With so much content and the chance for up to four player offline S.K.A.T.E. and Spot Battle party games on one console, it might sound as though EA has made skateboarding more fun than cruising around town on your board whilst hanging onto the back of a pickup truck. The reason that skate doesn't quite achieve this is that some parts of the game are locked in the past - and not even the progressive control system, and EA's other good work, can transport the title all the way back to the future.

Primary amongst these is the imprecise nature of the Flickit system, which frequently sees you making the movement for one trick only for your skater to perform another. It's a problem that's irritating enough during the many story mode challenges where it's basically skate-or-die because one mistake results in failure, but in the tasks that demand the production of a specific trick it can be so infuriating that it leaves your hair standing on end like Rodney Recloose, and your skating abilities looking closer to those of the Spice Girls than the Z-Boys. Then there are some issues that hint at a slight clumsiness in aspects of skate's design, which include the inability to get off your board, a tendency for the game to encourage skaters to get in each other's way and some random in-game load times. The last of these is a real shame as it somewhat undermines the commendable lengths that EA has gone to in trying to make a game as large as skate easily accessible, such as allowing you to use the map to jump straight to the locations of challenges, shops, and train stations around the city.

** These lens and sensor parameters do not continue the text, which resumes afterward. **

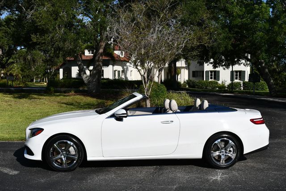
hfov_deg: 44.5
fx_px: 350
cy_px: 96
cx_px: 143
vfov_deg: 30.6
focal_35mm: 44
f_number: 10
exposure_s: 1/400
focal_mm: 22
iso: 100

The final gripe concerns the advertising littered throughout the title, as although EA has easily included enough of this to recreate the important part it plays in the culture of the sport, the amount of product placement that skate has been subjected to leaves it branded with the unpleasant marks of a game that has sold out.

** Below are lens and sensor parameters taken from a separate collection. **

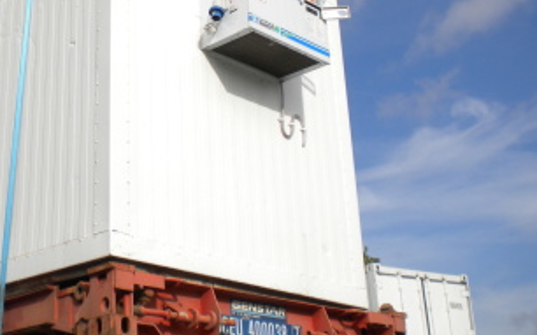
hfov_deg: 32.2
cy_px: 61
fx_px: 907
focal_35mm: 62
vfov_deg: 20.7
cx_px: 118
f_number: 4.6
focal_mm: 6.3
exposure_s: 1/1000
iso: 80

On a brighter note, sound has been used well to create spot on board noises and clever effects such as the music that blares out from sound systems at top skate spots to help you locate them, although the menu screens are, as usual, the home of a standard EA mix tape. Visually, skate is once again distinctively alternative, with a camera position that is set fairly close behind your skater, in a slightly dropped down position. The idea is for the whole game to appear like it's being shot by someone following you on another board, and whilst the style is impressive, the angle is not as user-friendly as the one in Tony Hawk's, with your skater often obscuring your view slightly. Despite this, there's still more than enough clear space onscreen to enjoy the sights of the affluent San Vanelona. It's a next generation city that appears to be the perfect gated community for skateboarders, with the perpetual sun that shines down upon it adding a feel of the endless Californian summers of the 1970s, making it look the complete flipside of Proving Ground's urban grime.

There's a strong argument to be made that you can judge the current health of the two main contenders in this new skateboarding battle simply by looking at them. While the veteran Hawk appears tired and jaded from years of struggling to single-handedly carry the genre and keep the huge popularity of his series going, skate, by comparison, is the rookie with none of this burden yet on his back, whose exciting new ideas are helping videogame skateboarding to evolve. It will be interesting to see what EA do next with skate to prove to doubters that it's more than just a lucky fit for a control system they have previously used elsewhere. Perhaps the answer lies in the game's freeskate mode, as it is here, without the hang-ups of time limits and exact trick requirements, where skate feels most at ease - handing over to the player all the inventiveness that EA has put into the city to see what can be created with it and shared with the world. In a funny way it may turn out that the Tony Hawk's games needed the arrival of skate as much as skate needed the existence of Tony Hawk's to make it what it is - the new home of skateboarding, at least for the time being.